The supper to launch A Wild Old Man on the Road –– a story about two writers, a meditation on the nature of celebrity, youth and age, fathers and sons, betrayal and love— was given at George Guernon’s Le Bistingo by General Publishing, his new house headed by my old friend and first publisher, Nelson Doucet. There were some seventy people there . . . the one writer in the country that Morley [Barry’s father] truly admired and felt affection for — Alice Munro — and the premier, David Peterson, and Zachary flew in from Saratoga, and Peter Gzowski and Greg Gatenby, Robert Fulford and Northrop Frye all had a chair. In charge of chairs, I had mischievously put the actress Gale Garnett beside Frye on a banquette. The great scholar, whose public manner was often “shy reluctance” (masking an enthusiasm for the scatological), eyed her ample cleavage. People kept interrupting with “Good evening, Doctor Frye” and “Very pleased, Doctor Frye,” until Gale—a forthright literate woman of gumption, beauty and wit, a trouper in the finest sense (schooled as a girl by John Huston, a star in Hair, a companion to Pierre Trudeau, a journalist for The Village Voice, novelist and a mature actress in fine movies, including Mr. and Mrs. Bridge), said, “Doesn’t anyone ever talk to you like a human being?”

“Not often,” Frye said.

“I’ve a cure for that,” she said, taking two red sponge balls out of her purse. She squeezed one, it opened, and she clamped it on his nose.

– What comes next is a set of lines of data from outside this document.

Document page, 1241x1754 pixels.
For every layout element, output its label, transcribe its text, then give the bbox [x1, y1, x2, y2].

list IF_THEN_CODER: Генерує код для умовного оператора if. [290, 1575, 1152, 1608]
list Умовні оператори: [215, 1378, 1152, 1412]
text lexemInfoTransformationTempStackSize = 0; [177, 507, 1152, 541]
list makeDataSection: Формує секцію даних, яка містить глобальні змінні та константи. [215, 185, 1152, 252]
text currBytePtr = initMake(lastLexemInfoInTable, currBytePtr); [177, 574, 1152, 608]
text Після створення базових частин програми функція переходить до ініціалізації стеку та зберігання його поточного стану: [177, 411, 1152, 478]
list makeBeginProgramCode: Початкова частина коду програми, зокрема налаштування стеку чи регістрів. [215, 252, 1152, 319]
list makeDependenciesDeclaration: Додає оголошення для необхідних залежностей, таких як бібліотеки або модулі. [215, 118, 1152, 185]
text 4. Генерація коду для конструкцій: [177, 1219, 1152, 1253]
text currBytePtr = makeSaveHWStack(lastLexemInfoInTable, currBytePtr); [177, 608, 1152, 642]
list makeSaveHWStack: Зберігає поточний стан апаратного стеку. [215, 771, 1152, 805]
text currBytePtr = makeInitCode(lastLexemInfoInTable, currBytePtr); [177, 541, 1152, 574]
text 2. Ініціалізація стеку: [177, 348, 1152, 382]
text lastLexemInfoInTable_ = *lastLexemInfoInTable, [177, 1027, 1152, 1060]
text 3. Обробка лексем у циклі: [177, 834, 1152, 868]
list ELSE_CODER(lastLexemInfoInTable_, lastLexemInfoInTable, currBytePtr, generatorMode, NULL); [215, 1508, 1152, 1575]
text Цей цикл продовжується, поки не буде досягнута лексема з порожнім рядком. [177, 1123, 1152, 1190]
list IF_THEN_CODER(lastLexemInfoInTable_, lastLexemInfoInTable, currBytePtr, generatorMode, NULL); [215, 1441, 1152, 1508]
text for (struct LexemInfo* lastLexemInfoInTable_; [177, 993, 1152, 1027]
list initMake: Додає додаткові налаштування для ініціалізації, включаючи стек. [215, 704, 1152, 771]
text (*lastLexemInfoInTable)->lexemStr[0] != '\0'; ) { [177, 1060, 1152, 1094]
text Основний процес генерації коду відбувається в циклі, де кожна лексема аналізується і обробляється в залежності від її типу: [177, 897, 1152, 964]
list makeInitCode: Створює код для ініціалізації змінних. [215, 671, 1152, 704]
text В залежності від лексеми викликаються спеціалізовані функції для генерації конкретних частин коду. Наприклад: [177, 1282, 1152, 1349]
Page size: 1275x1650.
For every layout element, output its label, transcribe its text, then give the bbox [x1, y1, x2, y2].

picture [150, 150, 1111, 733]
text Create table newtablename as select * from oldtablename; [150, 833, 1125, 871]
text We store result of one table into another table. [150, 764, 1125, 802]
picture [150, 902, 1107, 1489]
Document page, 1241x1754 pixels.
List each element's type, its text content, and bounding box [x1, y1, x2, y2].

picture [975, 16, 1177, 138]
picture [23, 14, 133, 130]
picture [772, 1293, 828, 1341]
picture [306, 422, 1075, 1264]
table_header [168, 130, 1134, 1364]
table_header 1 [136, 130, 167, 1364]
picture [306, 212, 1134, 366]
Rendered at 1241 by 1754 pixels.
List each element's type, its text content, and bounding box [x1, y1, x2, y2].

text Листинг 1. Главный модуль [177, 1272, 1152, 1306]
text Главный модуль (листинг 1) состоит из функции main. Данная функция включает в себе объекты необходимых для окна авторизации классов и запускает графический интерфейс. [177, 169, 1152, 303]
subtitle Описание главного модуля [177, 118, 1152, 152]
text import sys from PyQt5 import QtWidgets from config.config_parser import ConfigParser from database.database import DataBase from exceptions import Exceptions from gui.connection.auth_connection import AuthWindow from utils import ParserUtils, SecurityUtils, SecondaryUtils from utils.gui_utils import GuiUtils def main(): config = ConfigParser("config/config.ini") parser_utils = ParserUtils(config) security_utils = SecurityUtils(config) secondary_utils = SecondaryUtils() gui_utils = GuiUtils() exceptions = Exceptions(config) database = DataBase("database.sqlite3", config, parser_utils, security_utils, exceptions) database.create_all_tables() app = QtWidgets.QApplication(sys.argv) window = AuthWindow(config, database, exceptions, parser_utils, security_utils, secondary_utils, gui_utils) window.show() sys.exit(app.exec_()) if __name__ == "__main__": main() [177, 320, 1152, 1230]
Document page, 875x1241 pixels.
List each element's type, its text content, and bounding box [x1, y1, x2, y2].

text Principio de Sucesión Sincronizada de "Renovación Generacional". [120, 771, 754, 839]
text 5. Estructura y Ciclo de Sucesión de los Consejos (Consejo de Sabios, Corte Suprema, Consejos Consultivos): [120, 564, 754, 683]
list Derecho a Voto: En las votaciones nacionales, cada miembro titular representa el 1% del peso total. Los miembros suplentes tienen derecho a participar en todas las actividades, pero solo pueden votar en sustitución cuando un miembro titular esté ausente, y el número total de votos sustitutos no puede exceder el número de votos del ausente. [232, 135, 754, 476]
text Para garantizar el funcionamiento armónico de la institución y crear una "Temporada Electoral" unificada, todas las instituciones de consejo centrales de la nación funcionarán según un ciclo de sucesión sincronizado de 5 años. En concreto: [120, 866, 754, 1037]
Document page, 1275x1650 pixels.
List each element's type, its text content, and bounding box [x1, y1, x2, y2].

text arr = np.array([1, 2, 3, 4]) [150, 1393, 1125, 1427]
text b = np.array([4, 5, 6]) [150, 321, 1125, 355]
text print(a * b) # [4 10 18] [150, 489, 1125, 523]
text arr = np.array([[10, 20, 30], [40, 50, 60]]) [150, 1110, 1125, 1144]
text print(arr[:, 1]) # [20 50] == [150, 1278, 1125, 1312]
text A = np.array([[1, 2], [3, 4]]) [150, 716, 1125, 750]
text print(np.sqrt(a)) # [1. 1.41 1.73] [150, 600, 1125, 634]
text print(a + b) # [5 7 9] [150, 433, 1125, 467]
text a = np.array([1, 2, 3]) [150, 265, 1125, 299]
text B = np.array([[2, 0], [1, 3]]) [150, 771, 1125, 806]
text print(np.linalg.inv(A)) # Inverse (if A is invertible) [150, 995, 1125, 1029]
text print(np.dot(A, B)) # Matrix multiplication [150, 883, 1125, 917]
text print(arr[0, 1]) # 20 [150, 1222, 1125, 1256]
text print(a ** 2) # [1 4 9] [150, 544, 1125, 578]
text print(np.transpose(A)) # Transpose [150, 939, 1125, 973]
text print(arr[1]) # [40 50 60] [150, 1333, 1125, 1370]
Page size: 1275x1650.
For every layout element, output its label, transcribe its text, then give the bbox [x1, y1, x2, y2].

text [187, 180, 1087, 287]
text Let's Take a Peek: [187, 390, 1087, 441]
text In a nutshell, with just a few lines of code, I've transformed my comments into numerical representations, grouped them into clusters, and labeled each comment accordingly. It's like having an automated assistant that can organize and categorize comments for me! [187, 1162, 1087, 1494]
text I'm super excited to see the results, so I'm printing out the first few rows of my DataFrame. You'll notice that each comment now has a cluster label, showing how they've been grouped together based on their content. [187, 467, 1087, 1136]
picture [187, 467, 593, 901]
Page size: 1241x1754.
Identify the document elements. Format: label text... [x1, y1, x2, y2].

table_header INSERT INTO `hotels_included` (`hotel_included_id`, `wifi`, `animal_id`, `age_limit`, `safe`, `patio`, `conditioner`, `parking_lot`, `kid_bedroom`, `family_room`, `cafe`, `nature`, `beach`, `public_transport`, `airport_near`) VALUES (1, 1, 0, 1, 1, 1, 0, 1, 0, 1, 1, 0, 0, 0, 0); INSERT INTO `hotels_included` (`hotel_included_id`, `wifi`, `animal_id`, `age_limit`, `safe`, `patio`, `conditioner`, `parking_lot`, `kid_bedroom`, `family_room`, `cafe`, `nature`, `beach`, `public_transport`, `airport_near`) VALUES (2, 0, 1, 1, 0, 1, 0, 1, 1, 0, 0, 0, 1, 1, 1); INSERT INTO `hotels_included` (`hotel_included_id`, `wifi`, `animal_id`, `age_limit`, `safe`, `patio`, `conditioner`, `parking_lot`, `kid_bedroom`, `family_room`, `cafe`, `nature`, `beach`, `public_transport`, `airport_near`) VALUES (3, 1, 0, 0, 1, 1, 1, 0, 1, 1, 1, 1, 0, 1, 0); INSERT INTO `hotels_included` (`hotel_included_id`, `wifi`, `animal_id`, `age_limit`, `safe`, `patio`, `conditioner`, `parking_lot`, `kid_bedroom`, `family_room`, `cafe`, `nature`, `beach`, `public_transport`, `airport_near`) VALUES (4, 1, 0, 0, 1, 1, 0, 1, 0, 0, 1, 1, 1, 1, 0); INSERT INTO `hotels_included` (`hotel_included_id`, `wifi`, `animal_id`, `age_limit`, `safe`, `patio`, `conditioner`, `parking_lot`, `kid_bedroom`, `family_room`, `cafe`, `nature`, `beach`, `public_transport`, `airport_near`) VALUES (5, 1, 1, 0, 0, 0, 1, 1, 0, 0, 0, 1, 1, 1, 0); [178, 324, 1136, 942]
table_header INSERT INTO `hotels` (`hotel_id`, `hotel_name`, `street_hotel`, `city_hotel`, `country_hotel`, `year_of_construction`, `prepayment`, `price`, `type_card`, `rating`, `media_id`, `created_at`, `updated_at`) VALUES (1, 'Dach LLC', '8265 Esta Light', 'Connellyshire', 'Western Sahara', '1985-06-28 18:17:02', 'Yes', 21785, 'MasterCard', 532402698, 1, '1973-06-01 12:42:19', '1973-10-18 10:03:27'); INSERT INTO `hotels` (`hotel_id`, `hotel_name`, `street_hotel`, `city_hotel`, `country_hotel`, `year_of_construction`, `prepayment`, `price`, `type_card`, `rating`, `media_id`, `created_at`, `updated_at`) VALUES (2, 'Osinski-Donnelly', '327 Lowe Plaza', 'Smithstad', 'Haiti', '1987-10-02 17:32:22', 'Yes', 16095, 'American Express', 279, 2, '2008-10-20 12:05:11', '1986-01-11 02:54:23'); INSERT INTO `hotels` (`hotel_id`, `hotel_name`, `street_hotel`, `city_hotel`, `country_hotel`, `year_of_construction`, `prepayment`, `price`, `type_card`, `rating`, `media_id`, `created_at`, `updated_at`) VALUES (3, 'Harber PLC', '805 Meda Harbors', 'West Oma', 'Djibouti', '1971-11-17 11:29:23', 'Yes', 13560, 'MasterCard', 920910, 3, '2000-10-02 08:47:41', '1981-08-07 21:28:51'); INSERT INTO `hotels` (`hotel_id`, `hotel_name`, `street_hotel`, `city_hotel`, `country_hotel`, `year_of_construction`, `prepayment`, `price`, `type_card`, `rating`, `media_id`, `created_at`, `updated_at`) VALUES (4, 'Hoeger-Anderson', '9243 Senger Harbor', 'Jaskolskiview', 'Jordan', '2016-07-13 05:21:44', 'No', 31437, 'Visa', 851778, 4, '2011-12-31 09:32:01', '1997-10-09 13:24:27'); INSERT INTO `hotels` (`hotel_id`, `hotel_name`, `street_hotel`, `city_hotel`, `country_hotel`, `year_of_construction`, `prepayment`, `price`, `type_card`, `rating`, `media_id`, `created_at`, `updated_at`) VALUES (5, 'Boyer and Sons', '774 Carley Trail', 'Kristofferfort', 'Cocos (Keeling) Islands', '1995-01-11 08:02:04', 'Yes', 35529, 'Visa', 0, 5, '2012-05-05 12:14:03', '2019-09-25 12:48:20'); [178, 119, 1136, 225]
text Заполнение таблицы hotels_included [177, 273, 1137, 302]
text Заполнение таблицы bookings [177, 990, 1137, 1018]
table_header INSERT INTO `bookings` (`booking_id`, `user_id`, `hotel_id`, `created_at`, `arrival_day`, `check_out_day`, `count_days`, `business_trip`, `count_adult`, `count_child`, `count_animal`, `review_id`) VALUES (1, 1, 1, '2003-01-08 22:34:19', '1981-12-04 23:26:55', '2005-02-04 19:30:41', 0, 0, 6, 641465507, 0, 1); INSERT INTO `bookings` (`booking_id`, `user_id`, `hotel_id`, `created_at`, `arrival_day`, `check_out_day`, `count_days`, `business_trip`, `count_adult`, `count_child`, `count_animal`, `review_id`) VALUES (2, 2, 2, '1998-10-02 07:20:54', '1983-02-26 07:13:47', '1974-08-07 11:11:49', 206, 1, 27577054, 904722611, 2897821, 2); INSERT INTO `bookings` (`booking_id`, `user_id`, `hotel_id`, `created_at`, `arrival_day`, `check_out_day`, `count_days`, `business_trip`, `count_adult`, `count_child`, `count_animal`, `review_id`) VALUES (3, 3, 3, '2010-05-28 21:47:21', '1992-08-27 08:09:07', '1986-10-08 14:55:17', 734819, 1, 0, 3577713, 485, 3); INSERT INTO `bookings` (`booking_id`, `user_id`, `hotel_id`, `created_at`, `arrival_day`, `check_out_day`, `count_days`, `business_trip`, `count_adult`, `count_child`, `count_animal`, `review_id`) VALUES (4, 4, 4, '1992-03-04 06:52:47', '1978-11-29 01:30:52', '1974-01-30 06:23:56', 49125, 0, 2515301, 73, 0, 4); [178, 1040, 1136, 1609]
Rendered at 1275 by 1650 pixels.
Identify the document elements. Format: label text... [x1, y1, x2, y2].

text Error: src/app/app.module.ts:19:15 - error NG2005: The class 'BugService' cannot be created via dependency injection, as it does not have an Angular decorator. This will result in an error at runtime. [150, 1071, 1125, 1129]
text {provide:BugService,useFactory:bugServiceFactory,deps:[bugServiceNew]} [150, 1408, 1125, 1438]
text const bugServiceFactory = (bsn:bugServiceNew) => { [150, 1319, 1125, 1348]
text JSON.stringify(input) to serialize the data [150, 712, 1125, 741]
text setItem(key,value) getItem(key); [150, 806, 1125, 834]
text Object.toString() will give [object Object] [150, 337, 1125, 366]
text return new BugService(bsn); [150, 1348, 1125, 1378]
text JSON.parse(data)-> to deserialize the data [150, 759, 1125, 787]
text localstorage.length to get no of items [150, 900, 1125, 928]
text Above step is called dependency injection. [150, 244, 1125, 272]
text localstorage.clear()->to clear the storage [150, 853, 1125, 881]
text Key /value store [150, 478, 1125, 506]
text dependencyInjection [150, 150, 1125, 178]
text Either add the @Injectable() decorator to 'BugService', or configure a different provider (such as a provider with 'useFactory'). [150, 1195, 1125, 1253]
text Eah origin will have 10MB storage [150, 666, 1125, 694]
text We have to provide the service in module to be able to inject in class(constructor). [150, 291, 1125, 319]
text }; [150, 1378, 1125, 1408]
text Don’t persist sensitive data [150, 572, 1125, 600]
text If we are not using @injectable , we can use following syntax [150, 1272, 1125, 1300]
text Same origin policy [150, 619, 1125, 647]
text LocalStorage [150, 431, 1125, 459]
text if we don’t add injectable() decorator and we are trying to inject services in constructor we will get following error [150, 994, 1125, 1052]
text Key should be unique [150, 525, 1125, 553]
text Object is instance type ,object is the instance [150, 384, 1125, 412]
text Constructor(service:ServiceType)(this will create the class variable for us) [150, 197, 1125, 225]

She damped the other on her own nose and the two sat side-by-side beaming, clowns on a banquette.

A film producer from Amsterdam cried, “Norrie, how are you?” Frye stood up and clasped his hands, saying, “Fine, fine.” Gale handed out a half-dozen clown’s noses and soon Greg Gatenby and Francesca Valente, director of the Istituto Italiano, and Premier Peterson were posing with Frye for snapshots, all clowning, happily wearing red noses.